La cittadina Virginia sta toccando con mano la follia di arroccare la sostanza politica di un movimento che aspira a governare, nel mantra ripetuto all’infinito dell’onestà. Prerequisito indispensabile ma non esaustivo rispetto alle difficoltà che qualsiasi atto politico comporta.
Immagino che Grillo e Casaleggio jr. soffrano dello smottamento continuo e costante delle antiche certezze stellari: lo streaming è stato sostituito da riunioni precedute da bonifiche per evitare cimici o altro. La defunta televisione è stata riesumata a favore degli stellati in grado, per fisico del ruolo, bell’aspetto e rassicurante retorica, di reggere il confronto con loro stessi posto che ancora non sono pronti a reggerlo davanti a un interlocutore. Ed infine, gli uni che valgono gli altri si sono sciolti in un unicum che vale tutto, e che ha sede legale a Milano.

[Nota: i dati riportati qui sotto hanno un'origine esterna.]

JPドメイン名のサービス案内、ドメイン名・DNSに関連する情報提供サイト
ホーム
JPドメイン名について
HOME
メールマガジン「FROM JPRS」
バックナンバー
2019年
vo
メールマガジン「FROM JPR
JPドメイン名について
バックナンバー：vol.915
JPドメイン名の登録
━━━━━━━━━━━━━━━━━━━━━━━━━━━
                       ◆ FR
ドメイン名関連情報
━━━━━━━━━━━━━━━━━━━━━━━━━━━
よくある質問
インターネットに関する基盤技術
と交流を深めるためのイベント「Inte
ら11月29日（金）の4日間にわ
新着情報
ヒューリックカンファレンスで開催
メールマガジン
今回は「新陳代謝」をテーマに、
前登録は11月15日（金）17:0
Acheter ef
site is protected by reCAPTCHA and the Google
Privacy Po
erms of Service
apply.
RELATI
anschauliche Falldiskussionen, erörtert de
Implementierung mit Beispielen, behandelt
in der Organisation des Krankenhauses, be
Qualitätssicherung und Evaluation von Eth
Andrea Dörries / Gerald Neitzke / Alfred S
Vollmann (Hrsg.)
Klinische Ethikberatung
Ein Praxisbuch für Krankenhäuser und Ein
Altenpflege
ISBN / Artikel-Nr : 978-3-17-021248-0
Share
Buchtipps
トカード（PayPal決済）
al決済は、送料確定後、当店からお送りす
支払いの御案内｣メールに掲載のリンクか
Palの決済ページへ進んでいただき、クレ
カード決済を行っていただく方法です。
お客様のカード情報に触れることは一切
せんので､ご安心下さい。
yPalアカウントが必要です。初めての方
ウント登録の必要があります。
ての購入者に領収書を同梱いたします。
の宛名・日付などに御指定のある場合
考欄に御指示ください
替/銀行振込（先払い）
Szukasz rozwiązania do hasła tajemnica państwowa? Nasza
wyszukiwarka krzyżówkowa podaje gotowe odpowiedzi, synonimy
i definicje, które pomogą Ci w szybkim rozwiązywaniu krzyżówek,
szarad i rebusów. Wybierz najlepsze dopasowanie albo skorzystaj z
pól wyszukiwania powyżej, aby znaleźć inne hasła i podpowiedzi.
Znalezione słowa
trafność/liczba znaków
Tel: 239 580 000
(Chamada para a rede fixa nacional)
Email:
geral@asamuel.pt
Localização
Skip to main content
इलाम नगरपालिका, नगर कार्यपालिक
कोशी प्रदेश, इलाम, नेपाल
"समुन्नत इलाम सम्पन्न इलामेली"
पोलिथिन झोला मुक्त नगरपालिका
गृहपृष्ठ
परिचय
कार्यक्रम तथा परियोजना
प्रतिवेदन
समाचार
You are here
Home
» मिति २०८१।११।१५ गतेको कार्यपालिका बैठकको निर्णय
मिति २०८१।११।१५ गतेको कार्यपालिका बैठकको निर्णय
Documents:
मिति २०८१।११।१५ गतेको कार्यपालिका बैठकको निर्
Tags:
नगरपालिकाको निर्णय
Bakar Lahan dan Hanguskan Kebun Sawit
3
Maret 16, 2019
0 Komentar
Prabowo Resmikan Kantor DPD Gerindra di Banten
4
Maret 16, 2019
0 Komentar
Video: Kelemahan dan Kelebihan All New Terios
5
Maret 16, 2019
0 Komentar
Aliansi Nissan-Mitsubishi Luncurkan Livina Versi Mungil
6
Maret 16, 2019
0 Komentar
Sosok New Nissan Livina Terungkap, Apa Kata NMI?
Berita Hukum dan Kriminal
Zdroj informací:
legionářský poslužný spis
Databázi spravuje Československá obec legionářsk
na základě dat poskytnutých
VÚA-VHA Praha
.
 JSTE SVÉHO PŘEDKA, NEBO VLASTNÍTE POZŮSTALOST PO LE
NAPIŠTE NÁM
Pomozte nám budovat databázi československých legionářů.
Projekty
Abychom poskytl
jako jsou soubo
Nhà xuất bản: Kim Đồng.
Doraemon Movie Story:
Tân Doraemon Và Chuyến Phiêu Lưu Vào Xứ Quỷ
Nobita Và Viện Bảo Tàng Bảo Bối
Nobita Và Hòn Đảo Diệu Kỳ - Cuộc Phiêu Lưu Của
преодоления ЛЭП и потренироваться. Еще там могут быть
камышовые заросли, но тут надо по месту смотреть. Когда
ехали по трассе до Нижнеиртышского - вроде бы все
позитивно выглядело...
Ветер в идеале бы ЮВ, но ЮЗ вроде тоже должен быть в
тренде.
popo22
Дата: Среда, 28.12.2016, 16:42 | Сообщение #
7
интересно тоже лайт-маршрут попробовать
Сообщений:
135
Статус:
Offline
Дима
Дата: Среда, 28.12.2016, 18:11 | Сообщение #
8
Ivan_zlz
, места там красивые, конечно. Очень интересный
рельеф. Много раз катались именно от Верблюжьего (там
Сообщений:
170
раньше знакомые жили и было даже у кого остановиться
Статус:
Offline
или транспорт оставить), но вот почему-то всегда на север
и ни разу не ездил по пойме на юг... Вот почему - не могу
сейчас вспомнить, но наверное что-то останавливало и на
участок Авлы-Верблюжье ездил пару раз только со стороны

Passi significativi, insomma, in direzione di una struttura che del movimento riecheggia solo il continuo ondeggiare tra temi sensibili o divisivi su cui non si può decidere alcunchè: il rischio sarebbe quello di turbare segmenti o pezzi di elettorato, avvicinatosi al movimento, più per disperazione che per convinzione.
Curiosamente il responsabile degli enti locali, Luigi Di Maio, colui che più di altri, a livello nazionale rappresenta i comuni amministrati ogni qualvolta accade un evento non piacevole si eclissa. Forse colpito da improvvisa raucedine, accumula grane su grane senza mai affrontarne una. Affiancato da altri colleghi, pesi massimi anch’essi, assiste impotente alla modesta levatura dirigente che amministra città importanti tra buoni intuizioni e grandi pasticci. In verità se si gira alla sua sinistra trova il biker che conciona, Alessandro Di Battista, di città in città, predicando sovranità estese a tutto lo scibile umano. A destra ci sono altri figuri di cui non si rammentano attività altrettanto incisive.
E quindi rimane, ottimamente rappresentato, il tema del fare opposizione. Una opposizione che sempre più si tinge di petulanza che nella bella e feconda parlantina di Di Maio assurge a note fantastiche.
Come quella contro Errani, che con buona pace dei detrattori è persona competente e, fin quando il marchio di farabutto lo daranno i tribunali, anche persona onesta.
A controbilanciare l’imperizia, dall’altra parte, accorre in soccorso l’idiozia. Ancora più grave perché applicata a un tema, la demografia, che è tema non astratto ma concreto e reale, in mano alla ministressa Lorenzin, come troppo spesso accade all’attuale compagine di governo, il tema si “suerralizza”, assumendo le sembianze di un’epoca soave in cui fertilità e maternità rivestivano il ruolo di angelo del focolare.
Sarebbe interessante sapere dalla Lorenzin cosa conosce delle difficoltà incontrate da una giovane coppia, in età fertile, in merito alle difficoltà economiche, logistiche, lavorative. Forse si è fatta forte della riforma che aboliva le dimissioni in bianco confrontandosi con l’altra testa pensante del governo: tal Poletti. O forse, ignora del tutto lo stato dei servizi per l’infanzia ed ancor prima la rivendicazione, giusta e matura, di uomini e donne che pensano di potere affrontare l’esistenza anche fuori dalla logica riproduttiva.
In questo fiabesco teatrino anni 50, a chi non si ritrova più nell’opposizione e nel governo, non rimane che sperare che dal basso della partecipazione informale alla cittadinanza inattiva, nasca una nuova iniziativa: il Fatality Day. Nel Fatality Day si ritrovino le radici più profonde di un popolo che, malgrado tutto, riassuma nell’ironia il vero mistero della vita.